1

I have the bank data of around 4 years of different branches. I am trying to predict number of rows in daily and hourly level. I have issue_datetime (year, month, day, hour) as important features. I applied different regression techniques (linear, decision trees, random forest, xgb) using graph lab but could not get better accuracy. I was also thinking to set the threshold based on past data like taking the mean of counts in daily, monthly level after removing outliers and set that as a threshold. What is the best approach?

Has QUIT--Anony-Mousse
  • 76,138
  • 12
  • 138
  • 194
user1584253
  • 975
  • 2
  • 18
  • 55
  • 3
    Because `What is the best approach?` cannot be answered meaningfully. And even if someone tries to, the answer would be highly speculative. All in all off-topic for stackoverflow. – cel Jan 20 '17 at 08:18
  • I agree with @cel. But I think before trying to make predictions trying to get rid of your seasonality patterns may help improving your prediction. – Shobeir Jan 20 '17 at 08:29
  • I am open to suggestions also like is there any other way to achieve this task? – user1584253 Jan 20 '17 at 08:30
  • This question would be better suited on http://datascience.stackexchange.com/ . That being said: you are basically trying to model a behavior, and you will want to test different models. I have once solved a similar question (varying intensities over time) with Fourier analysis (and in that cased it worked very well). Fourier presuposses that the observed intensities are caused by stacked periodical events. – S van Balen Jan 20 '17 at 09:55
  • Get a **book** on time series prediction. We can't put all this information in an answer here. – Has QUIT--Anony-Mousse Jan 21 '17 at 08:59

1 Answers1

1

Since you have 1d time series data, it should be relatively easy to graph your data and look for interesting patterns.

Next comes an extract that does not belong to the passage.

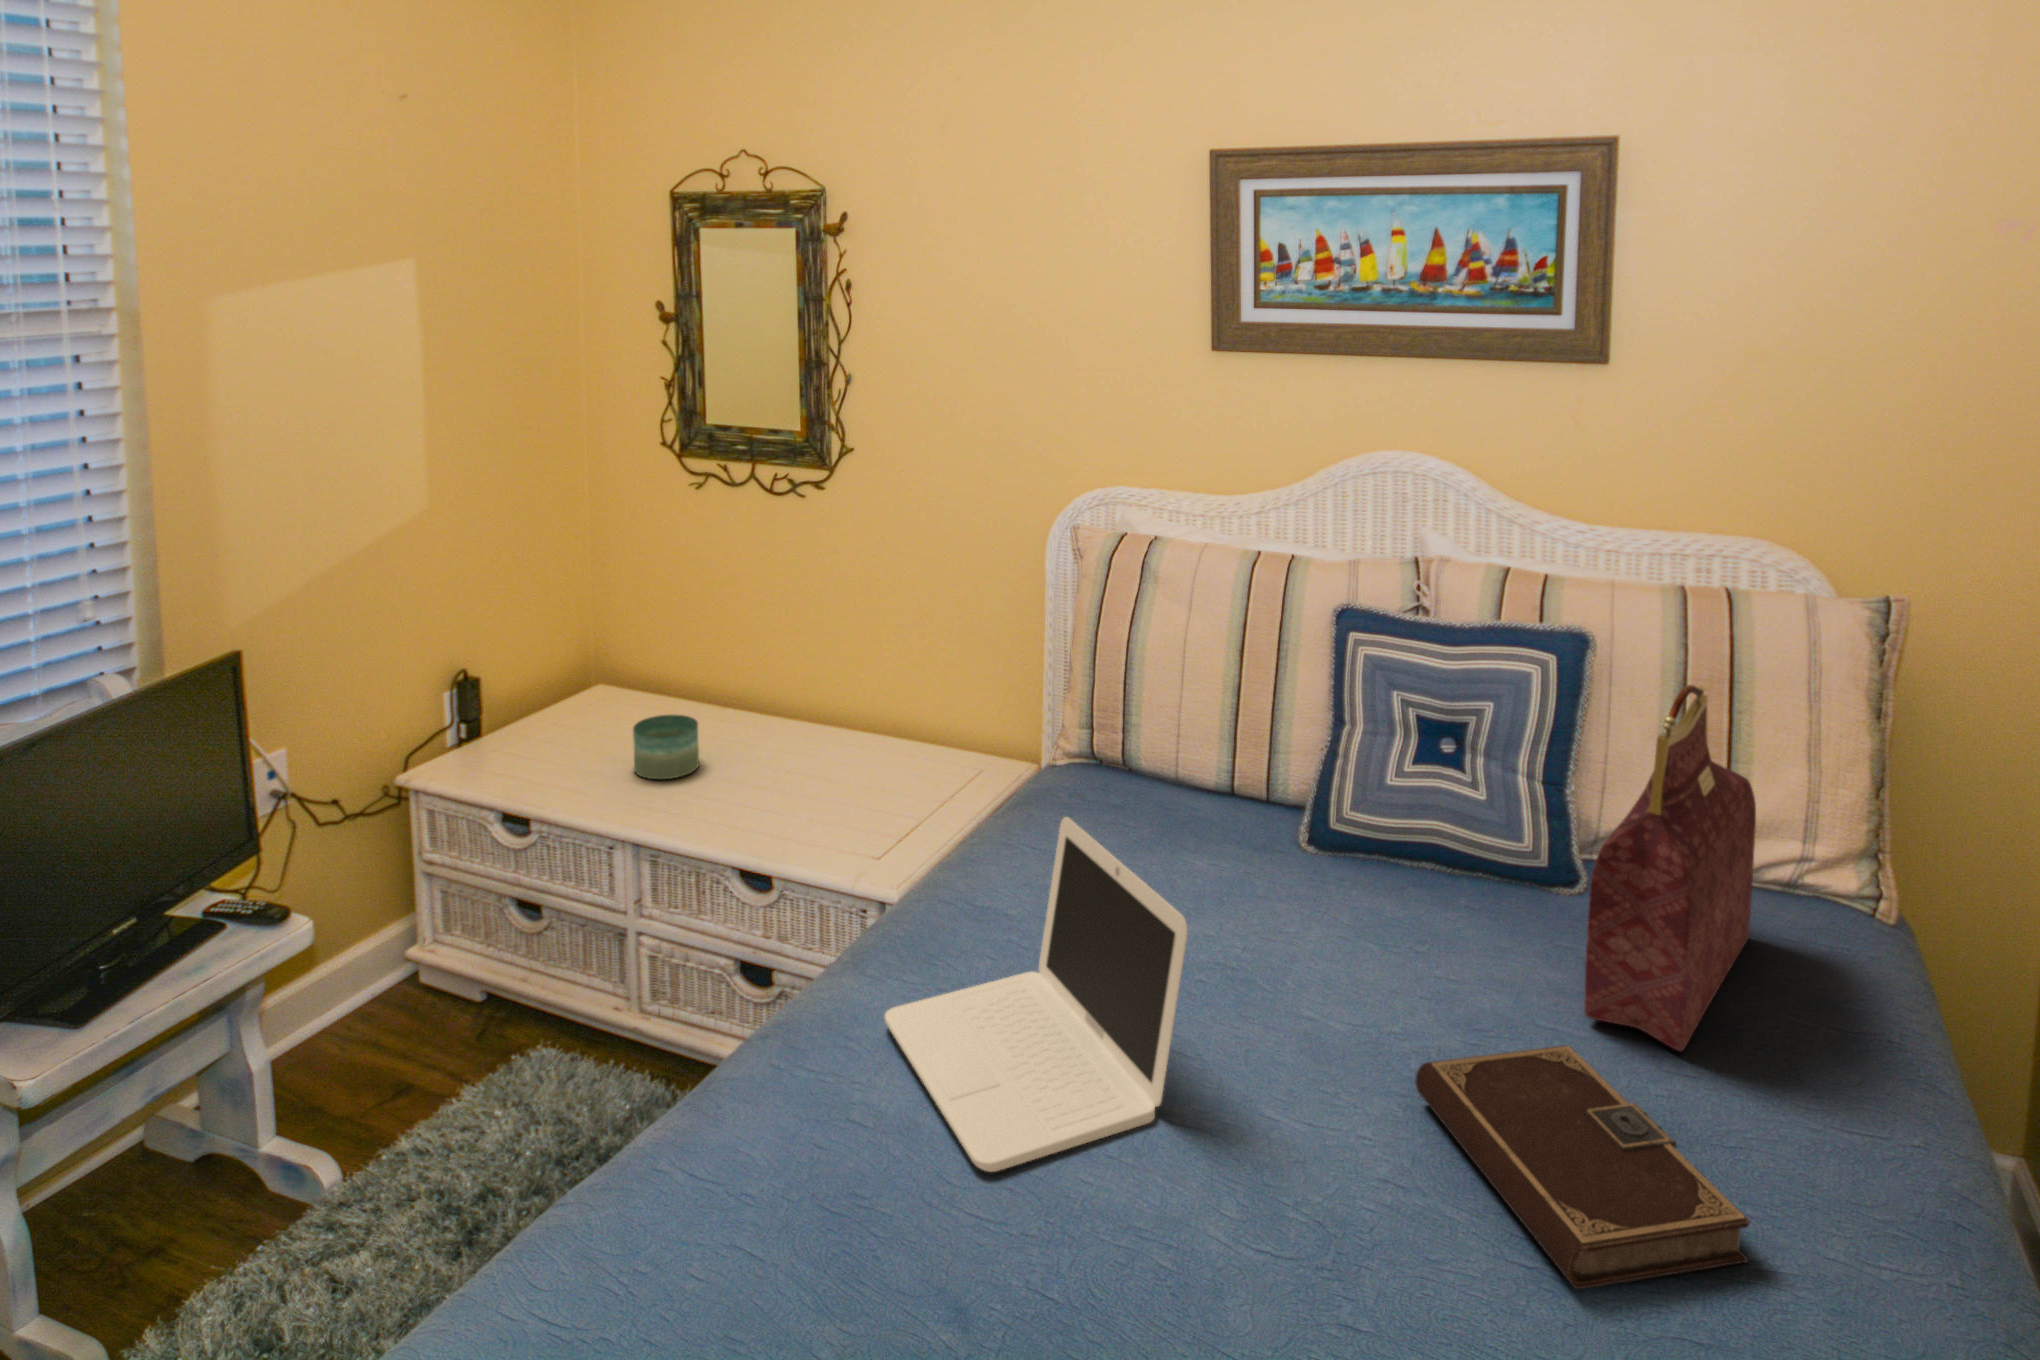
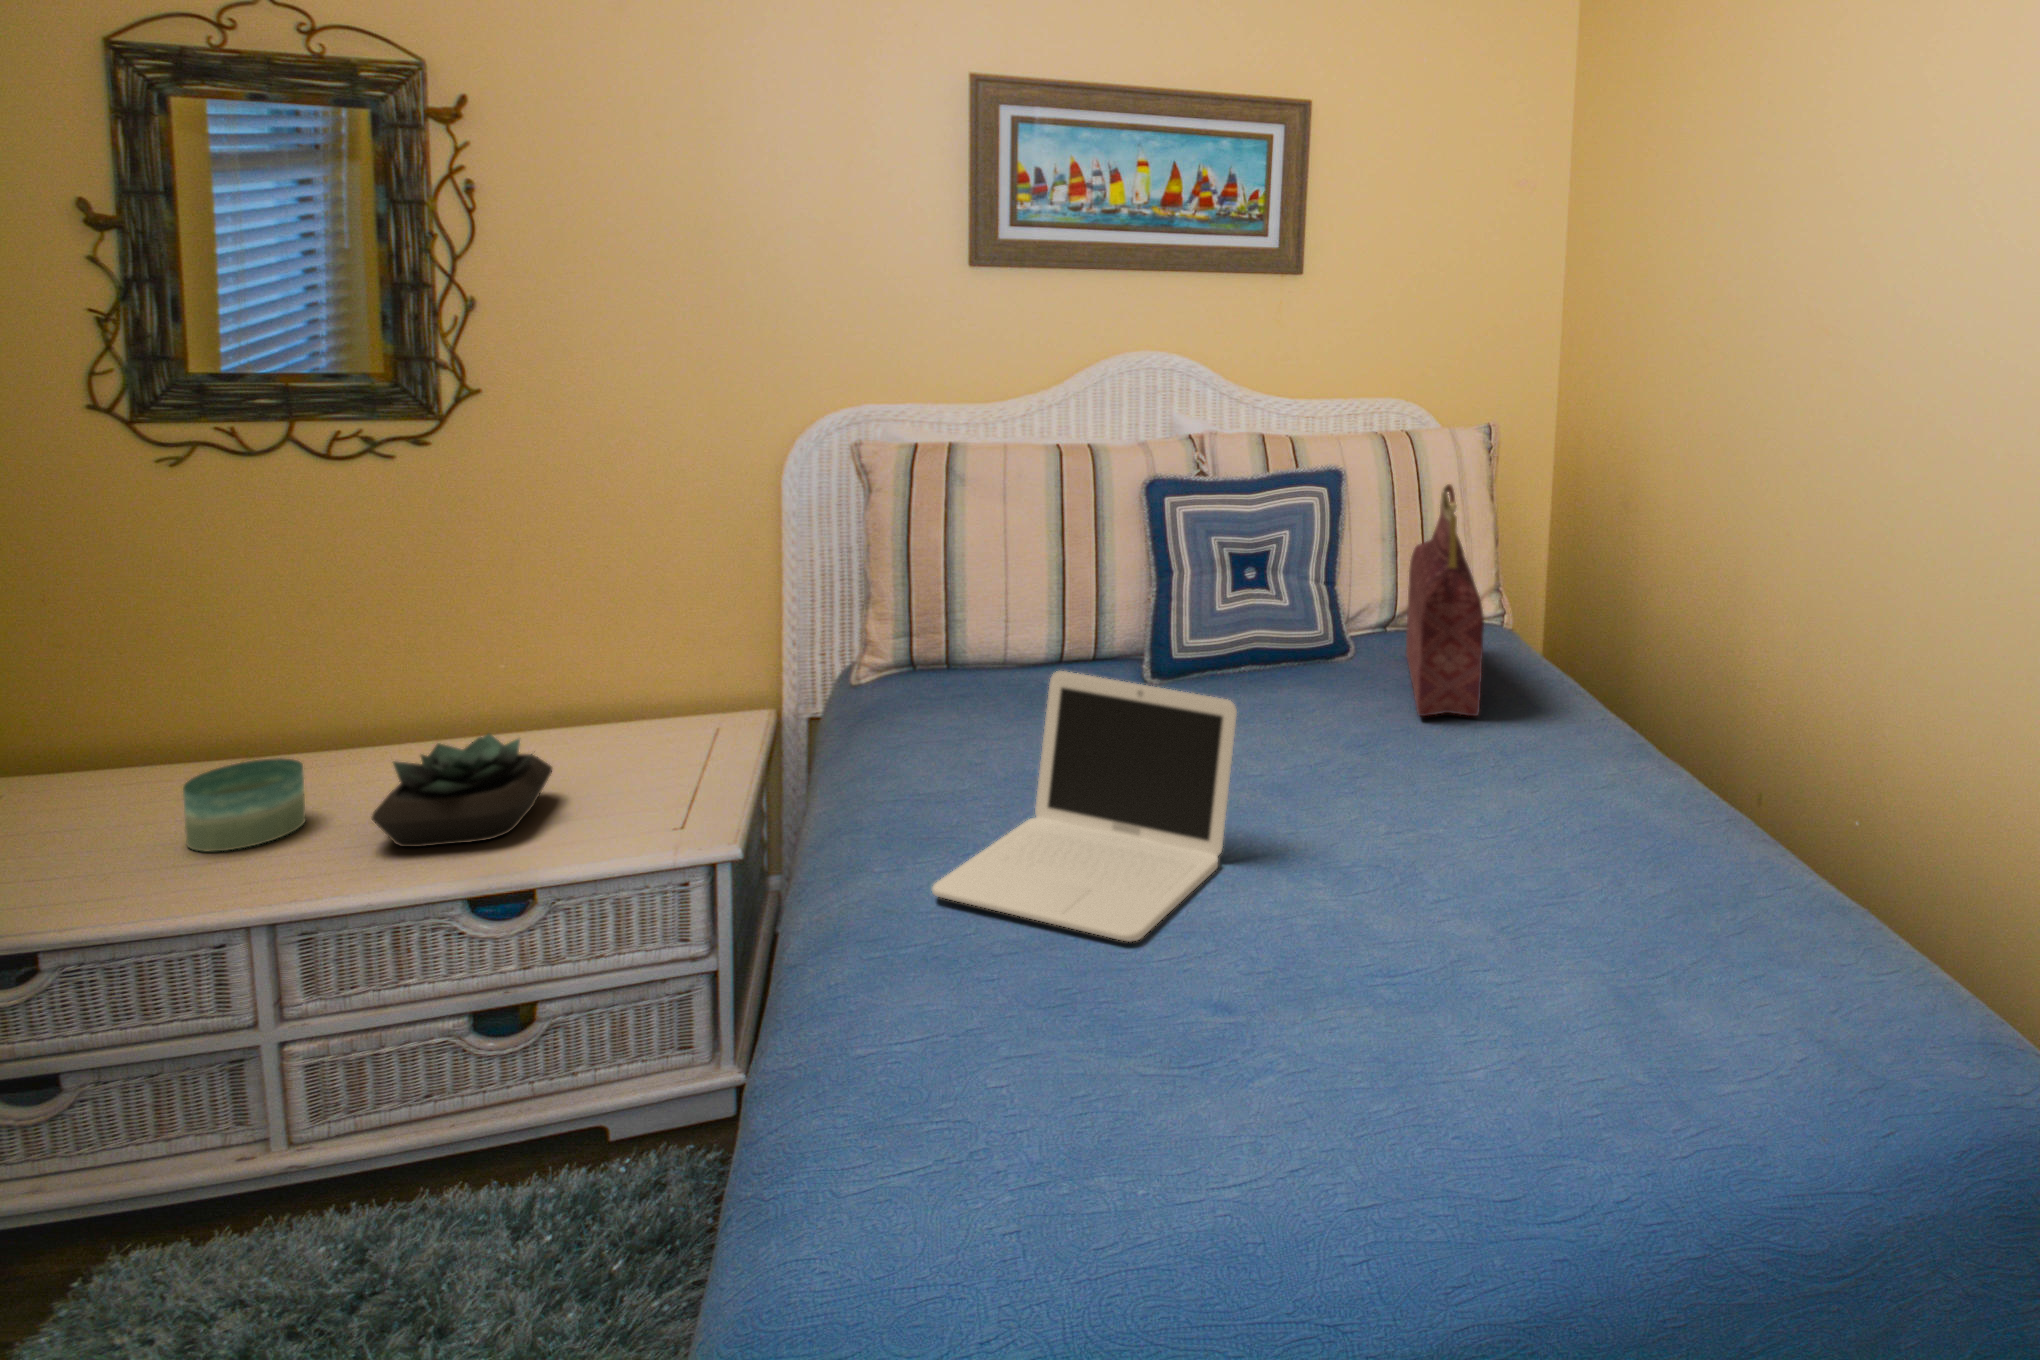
succulent plant: none [704,733,828,823] -> present [372,734,552,847]
notebook: present [1415,1045,1750,1289] -> none [1367,727,1582,836]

Once you establish that there are some non-stationary aspects to your data, the class of models you are probably wanting to check out first are auto-regressive models, possibly with seasonal additions. ARIMA models are pretty standard for time-series data. http://www.seanabu.com/2016/03/22/time-series-seasonal-ARIMA-model-in-python/

Him
  • 5,257
  • 3
  • 26
  • 83